Denn eine Zahl ist schon interessant: 220 Millionen Euro. Umgerechnet so viel zahlt China per annum für die Übertragungsrechte an der Premier League – das ist mehr Geld als die Bundesliga insgesamt durch die Auslandsvermarktung erlöst. Aus Sicht von DFL und DFB war es also nur logisch, Ende 2016 einen Kooperationsvertrag mit China zu schließen. DFL-Geschäftsführer Christian Seifert begründete dies im Interview mit der Sport Bild sehr ausführlich: »Den chinesischen Markt zu vernachlässigen, wäre fahrlässig. … Sicher ist, dass der deutsche Fußball und damit die Bundesliga und ihre Klubs durch diese Kooperation eine andere Wahrnehmung in China erfahren werden.« Eine Wahrnehmung, die sich ebenfalls in Zahlen niederschlagen soll. »Der FC Bayern ist bei Instagram mit Abstand der führende deutsche Klub mit rund 8,5 Millionen Followern. Der FC Barcelona hat mehr als 42 Millionen. Bei Twitter haben Real und Barça rund 20 Millionen Follower, die stärksten deutschen Klubs liegen im einstelligen Millionenbereich. Es geht also darum, in einem für die Zukunft sehr bedeutsamen Land unsere ohnehin gute Marktposition weiter zu stärken.« Stellt sich nur die Frage, wer genau mit »uns« gemeint ist. Waldhof Mannheim nicht, Greuther Fürth nicht und sicher primär auch nicht Augsburg, Hannover oder Freiburg. Bayern oder Dortmund aber durchaus.
»Purer Kapitalismus«
Mehr Erlöse aus Fernost werden also eine Entwicklung weiter forcieren, die die Champions League schon sehr massiv befördert hat: die, dass die Topklubs sich immer mehr von den normalsterblichen Bundesligisten – und die sich wiederum von den Zweitligisten – entfernen. Denn natürlich bekommt auch Augsburg mehr Geld als noch vor fünf Jahren. Doch im Vergleich zu den Gewinnen der Großen hinken die Durchschnittsvereine immer weiter hinterher. Anders gesagt: Während sich die Vereine aus dem Tabellenmittelfeld freuen, dass sie statt mit einem klapprigen Kinder- nun mit einem schicken Tourenrad unterwegs sind, haben sich die Topklubs Ferraris und Porsches zugelegt. Es dürfte nicht allzu schwer zu erraten sein, wer die Strecke über 34 Runden schneller zurücklegt.

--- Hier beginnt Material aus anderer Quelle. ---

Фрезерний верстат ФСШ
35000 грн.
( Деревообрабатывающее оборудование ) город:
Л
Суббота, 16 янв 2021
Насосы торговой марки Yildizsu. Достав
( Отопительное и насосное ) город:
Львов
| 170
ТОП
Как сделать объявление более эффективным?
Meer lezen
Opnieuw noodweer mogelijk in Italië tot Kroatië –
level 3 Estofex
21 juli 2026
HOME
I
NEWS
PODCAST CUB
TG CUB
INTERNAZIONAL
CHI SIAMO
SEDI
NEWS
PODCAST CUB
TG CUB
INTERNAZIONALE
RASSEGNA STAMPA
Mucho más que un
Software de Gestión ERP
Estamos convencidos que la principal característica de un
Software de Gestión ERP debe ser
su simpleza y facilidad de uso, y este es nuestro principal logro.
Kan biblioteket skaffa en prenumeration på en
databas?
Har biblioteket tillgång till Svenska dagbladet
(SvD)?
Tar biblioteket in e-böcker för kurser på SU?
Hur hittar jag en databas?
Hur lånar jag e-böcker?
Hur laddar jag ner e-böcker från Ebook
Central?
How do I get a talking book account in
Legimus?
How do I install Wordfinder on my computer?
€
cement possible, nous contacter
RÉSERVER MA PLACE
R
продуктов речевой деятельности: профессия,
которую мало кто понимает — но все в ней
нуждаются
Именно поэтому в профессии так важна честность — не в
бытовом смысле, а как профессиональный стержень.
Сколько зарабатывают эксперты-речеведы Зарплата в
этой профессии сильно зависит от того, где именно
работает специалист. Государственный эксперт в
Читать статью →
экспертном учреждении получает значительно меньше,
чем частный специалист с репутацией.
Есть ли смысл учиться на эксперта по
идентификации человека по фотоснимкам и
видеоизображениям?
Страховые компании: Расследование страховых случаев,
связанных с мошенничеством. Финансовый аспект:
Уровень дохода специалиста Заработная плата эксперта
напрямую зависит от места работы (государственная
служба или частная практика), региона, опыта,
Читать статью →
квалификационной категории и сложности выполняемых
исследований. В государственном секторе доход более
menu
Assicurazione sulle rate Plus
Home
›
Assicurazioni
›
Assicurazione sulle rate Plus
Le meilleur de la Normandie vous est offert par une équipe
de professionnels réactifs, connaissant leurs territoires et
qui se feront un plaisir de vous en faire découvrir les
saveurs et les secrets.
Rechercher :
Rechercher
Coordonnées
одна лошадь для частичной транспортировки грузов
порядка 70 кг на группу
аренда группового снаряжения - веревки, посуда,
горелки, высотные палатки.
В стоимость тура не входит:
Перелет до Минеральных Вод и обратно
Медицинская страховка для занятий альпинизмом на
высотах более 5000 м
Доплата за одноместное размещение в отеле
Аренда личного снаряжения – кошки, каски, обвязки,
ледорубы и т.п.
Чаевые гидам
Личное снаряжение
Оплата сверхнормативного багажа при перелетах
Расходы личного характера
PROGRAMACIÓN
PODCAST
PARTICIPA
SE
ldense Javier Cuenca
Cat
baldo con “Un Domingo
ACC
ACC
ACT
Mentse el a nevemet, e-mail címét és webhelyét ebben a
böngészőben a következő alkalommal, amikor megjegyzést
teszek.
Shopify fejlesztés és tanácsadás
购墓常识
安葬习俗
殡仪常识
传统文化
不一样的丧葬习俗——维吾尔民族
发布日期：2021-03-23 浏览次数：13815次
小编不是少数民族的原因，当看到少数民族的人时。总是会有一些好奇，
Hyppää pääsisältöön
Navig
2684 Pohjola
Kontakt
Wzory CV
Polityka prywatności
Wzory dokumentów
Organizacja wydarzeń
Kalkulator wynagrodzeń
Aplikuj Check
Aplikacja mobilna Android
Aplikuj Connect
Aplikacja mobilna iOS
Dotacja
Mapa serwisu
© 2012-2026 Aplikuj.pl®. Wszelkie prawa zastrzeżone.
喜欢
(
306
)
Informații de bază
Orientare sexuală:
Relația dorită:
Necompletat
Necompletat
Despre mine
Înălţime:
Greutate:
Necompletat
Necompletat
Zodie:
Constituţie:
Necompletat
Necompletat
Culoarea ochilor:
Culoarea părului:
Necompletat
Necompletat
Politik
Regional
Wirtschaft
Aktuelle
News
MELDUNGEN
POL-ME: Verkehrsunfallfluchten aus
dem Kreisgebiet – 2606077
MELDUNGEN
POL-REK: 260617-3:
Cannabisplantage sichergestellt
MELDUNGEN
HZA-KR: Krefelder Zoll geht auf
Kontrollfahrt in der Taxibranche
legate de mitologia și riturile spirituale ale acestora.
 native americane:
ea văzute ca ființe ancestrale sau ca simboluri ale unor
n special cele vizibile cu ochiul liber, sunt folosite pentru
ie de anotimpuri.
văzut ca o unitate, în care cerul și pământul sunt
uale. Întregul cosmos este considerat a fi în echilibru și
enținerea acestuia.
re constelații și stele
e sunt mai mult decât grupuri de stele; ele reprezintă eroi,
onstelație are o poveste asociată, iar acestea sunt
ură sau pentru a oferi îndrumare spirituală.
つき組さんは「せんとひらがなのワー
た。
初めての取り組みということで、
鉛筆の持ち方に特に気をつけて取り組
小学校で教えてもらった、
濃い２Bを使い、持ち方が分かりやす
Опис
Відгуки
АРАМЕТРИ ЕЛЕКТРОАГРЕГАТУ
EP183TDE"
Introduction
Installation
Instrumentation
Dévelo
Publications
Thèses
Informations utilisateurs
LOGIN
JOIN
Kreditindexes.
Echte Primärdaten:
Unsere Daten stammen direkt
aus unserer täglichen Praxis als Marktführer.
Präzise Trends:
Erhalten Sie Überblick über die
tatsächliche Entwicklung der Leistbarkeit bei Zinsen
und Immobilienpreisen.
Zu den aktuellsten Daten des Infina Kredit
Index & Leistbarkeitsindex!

Allzu viel Mitleid verbietet sich allerdings, schließlich sorgen die Vereinsvertreter aus der 1. und 2. Liga ja dafür, dass sie mit ihren Rädern auch ganz gut im Rennen sind, zumindest wenn sie statt nach vorne nach hinten schauen. Denn die Vereine von der 3. Liga abwärts sind meist zu Fuß unterwegs. Wie sagte doch der Pirmasenser Manager so schön: »purer Kapitalismus«. Dessen wichtigste Regel gilt im Fußball wie im echten Leben: Immer schön nach unten treten.